Student Loans Bankruptcy

Under 11 U.S.C. § 523(a)(8) “A discharge under section 727, 1141, 1228 (a), 1228 (b), or 1328 (b) of this title does not discharge an individual debtor from any debt…unless excepting such debt from discharge under this paragraph would impose an undue hardship on the debtor and the debtor’s dependents, for—
(A)(i) an educational benefit overpayment or loan made, insured, or guaranteed by a governmental unit, or made under any program funded in whole or in part by a governmental unit or nonprofit institution; or
(ii) an obligation to repay funds received as an educational benefit, scholarship, or stipend; or
(B) any other educational loan that is a qualified education loan, as defined in section 221(d)(1) of the Internal Revenue Code of 1986, incurred by a debtor who is an individual;” (emphasis added)

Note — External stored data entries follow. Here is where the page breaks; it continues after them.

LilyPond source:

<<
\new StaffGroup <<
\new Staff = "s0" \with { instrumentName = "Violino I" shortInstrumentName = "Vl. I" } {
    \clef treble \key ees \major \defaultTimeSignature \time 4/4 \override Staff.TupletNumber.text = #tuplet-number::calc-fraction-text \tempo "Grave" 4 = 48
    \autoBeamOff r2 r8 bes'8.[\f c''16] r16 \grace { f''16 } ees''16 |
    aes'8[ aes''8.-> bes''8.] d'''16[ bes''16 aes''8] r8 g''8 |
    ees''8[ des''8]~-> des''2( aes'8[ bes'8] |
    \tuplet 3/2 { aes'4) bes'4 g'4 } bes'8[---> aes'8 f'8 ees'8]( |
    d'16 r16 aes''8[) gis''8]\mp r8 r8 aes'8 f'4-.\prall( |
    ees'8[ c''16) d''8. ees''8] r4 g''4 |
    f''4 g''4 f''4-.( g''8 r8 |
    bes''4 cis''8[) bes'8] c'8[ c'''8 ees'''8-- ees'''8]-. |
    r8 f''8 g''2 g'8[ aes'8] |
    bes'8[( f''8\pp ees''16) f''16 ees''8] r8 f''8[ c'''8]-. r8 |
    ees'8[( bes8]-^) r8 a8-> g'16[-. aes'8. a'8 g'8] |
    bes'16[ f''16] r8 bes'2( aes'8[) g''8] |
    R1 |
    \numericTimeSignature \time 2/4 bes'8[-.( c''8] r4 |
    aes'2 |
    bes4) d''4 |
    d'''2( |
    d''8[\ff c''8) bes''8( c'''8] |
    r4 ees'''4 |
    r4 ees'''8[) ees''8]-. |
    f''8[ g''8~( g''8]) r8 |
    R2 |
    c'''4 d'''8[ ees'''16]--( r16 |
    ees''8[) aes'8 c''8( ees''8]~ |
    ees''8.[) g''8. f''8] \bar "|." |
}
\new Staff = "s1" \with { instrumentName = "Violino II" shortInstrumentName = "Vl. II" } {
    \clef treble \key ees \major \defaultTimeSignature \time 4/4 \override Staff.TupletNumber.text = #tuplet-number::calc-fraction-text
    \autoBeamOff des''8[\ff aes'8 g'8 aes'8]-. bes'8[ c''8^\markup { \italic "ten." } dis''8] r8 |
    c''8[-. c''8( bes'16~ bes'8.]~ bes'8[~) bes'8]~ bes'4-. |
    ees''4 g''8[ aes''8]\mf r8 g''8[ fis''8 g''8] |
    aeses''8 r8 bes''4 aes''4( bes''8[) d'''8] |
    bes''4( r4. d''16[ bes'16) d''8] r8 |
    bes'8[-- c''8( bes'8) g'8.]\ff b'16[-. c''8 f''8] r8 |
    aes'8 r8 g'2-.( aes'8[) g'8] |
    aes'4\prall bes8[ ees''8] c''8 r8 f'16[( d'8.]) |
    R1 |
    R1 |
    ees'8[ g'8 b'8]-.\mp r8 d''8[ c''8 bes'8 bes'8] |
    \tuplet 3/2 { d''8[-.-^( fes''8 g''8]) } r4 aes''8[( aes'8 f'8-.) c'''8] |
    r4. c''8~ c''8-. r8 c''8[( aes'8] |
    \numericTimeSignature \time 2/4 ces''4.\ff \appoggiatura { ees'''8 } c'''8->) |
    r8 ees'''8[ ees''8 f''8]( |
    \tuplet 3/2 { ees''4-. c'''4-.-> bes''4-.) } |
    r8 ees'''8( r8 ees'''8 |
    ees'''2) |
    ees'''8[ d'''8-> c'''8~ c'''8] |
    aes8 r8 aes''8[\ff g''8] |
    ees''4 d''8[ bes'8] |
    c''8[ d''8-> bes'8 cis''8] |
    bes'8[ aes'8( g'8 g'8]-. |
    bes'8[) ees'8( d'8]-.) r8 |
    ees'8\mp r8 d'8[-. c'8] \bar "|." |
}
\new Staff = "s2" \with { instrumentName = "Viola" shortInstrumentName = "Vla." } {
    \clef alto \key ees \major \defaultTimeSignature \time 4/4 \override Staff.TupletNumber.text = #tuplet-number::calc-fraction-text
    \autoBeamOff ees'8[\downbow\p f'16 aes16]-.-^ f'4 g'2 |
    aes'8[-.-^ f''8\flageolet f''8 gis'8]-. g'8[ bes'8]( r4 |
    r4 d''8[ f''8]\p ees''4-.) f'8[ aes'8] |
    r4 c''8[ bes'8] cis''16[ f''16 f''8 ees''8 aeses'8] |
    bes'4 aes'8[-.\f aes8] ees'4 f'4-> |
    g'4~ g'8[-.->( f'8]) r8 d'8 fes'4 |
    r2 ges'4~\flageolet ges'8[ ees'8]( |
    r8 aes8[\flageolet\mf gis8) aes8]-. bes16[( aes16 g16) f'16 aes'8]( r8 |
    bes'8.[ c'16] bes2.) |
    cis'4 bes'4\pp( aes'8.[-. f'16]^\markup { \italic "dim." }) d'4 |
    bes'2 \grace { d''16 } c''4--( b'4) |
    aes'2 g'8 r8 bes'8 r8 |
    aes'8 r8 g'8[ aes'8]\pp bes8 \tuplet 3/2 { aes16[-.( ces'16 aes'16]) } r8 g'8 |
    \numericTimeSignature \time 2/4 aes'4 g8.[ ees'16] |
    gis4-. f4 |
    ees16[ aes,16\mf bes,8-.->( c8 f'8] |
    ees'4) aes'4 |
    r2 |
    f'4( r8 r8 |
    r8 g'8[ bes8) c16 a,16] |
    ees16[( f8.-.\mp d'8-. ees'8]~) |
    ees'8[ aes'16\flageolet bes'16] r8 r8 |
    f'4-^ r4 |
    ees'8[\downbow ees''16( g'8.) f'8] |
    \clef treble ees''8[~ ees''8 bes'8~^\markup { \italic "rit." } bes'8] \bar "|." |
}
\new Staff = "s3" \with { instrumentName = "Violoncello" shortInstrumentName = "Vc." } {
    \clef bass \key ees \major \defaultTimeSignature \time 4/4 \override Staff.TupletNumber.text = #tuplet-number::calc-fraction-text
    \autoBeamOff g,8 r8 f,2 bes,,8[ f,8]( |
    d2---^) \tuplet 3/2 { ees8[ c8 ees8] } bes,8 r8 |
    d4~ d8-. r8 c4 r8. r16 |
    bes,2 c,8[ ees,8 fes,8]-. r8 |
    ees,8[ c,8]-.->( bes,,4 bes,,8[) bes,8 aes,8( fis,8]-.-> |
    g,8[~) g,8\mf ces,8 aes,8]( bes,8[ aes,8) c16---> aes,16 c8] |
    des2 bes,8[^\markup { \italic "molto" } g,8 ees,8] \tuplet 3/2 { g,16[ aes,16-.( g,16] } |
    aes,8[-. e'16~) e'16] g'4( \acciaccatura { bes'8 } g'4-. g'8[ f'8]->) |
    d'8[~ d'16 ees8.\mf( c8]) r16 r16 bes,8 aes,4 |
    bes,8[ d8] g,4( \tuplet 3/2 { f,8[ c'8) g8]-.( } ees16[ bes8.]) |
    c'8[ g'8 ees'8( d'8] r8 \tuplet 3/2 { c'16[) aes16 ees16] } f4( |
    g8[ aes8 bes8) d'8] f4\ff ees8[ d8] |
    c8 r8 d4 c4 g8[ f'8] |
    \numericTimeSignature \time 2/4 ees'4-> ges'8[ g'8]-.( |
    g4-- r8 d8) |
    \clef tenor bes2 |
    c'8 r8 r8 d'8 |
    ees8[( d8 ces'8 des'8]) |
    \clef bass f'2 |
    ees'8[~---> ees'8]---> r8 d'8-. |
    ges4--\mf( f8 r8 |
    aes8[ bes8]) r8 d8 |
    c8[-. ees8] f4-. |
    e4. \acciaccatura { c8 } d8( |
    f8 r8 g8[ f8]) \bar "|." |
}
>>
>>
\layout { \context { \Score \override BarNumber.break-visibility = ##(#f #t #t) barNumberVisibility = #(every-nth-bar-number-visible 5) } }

The 10th Circuit Court adopted a three prong test known as the “Brunner” test when deciding whether to discharge a student loan obligation. (Brunner v. New York State Higher Education Services Corp., 831 F.2d 395 (2d Cir. 1987)). That test is as follows:

(1) that the debtor cannot maintain, based on current income and expenses, a “minimal” standard of living for herself and her dependents if forced to repay the loans;

(2) that additional circumstances exist indicating that this state of affairs is likely to persist for a significant portion of the repayment period of the student loans; and

(3) that the debtor has made good faith efforts to repay the loans.

Essentially then, if a person who has been trying to pay back the loans can show that they cannot maintain even a humble lifestyle and that circumstances are not likely to change, such a person could have student loan debts eliminated in bankruptcy.